# Help!!! 77052 denials



## jdd111168

I am working some denials and, being new to radiology, there are a few things I am seriously confused about.  We have claims billed with G0202 and 77052 that are being paid and then others where only the G0202 is being paid and the 77052 is being denied as incidental.  Can anyone tell me why this is happening because I can't seem to get an answer that makes sense.  Help!  Please!



Jayme D.  CPC


----------



## feliciathomas

From what I can tell G0202 is for a screening mammogram - bilateral - all views.  77052 is an add on code for 77057 a screening mammogram 2 views - each breast with computer adied detection.

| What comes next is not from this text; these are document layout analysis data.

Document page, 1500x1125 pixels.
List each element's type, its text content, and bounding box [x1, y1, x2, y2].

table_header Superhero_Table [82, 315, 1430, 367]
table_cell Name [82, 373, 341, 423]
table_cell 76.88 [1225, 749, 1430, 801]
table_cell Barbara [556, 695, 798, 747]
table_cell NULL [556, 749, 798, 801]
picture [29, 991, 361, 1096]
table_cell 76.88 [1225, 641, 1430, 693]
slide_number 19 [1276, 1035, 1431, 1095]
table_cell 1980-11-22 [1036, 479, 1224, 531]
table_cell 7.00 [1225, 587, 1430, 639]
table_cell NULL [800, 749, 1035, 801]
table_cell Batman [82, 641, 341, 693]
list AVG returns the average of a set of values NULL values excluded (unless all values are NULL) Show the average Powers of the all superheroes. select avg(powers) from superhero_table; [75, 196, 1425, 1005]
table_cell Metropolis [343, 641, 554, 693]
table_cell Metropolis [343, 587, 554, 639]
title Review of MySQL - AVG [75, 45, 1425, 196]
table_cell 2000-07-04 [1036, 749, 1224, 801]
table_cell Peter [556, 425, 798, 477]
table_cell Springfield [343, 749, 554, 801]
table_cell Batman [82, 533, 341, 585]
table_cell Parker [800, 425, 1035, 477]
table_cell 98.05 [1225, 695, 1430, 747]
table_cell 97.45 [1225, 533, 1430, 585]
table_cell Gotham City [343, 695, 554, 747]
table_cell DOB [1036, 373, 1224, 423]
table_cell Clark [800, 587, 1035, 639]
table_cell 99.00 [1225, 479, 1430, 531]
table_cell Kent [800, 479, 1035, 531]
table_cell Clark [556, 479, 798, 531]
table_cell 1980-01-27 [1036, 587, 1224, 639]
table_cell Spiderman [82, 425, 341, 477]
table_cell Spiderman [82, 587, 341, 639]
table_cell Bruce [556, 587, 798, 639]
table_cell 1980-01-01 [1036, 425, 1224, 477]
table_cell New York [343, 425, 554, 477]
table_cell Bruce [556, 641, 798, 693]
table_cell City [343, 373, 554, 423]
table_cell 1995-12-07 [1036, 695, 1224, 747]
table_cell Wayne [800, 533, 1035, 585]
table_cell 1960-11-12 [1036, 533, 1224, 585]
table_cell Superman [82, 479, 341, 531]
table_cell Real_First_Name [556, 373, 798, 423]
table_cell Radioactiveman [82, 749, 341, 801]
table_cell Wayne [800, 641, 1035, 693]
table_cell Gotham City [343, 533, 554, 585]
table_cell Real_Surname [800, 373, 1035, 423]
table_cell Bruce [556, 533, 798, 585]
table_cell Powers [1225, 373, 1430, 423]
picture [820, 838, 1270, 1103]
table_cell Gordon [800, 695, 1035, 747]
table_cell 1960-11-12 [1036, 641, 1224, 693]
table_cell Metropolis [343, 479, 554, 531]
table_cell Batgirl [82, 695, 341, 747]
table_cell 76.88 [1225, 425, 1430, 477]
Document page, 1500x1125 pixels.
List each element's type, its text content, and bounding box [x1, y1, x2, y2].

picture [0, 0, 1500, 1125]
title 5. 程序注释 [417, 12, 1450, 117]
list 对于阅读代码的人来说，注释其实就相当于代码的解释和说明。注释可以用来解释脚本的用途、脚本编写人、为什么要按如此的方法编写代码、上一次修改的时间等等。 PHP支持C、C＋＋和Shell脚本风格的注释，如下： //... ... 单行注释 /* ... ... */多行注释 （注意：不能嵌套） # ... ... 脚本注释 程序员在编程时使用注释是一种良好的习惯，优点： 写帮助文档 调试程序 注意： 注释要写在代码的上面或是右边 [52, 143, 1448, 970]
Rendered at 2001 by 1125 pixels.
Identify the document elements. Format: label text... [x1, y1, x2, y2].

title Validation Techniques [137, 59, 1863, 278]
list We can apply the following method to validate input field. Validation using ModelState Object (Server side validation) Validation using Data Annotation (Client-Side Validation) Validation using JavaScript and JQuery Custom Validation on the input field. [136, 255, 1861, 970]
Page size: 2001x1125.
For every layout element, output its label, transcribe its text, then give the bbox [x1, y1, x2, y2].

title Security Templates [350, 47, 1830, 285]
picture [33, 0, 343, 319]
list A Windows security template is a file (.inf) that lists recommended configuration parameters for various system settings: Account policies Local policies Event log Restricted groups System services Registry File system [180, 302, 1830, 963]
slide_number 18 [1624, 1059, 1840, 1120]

Why would the practice use these two codes together.  77052 can only be used with 77057.


----------



## Lisa Bledsoe

You should be able to code G0202 (screening mammo producing direct digital images) with 77052 (computer aided detection).  I realize 77052 states to use with 77057, but with the new G codes for the digital films, 77052 should be acceptable.  My _interpretation_ of "all views" does not include the CAD.  Appeal the carriers that are denying 77052 and point out to them that it is in an add-on code.


----------



## cobin

*C. W. Obin, Senior Billing Analyst*

 Hello, I have a follow-up question regarding mammo billing.  I know you cannot bill cad charges alone without the appropriate mammo code, but can you bill mammo codes (i.e. g0204, g0206..) without cad cpt's?

Thanks for any insight.


----------



## Lisa Bledsoe

cobin said:


> Hello, I have a follow-up question regarding mammo billing.  I know you cannot bill cad charges alone without the appropriate mammo code, but can you bill mammo codes (i.e. g0204, g0206..) without cad cpt's?
> 
> Thanks for any insight.



Yes, these do not have to be accompanied by CAD codes.


----------



## jdd111168

Thanks for the help!  I did rebill all of the claims to the carrier with a letter explaining that this is an add-on code and should be paid accordingly!  Wish me luck!


----------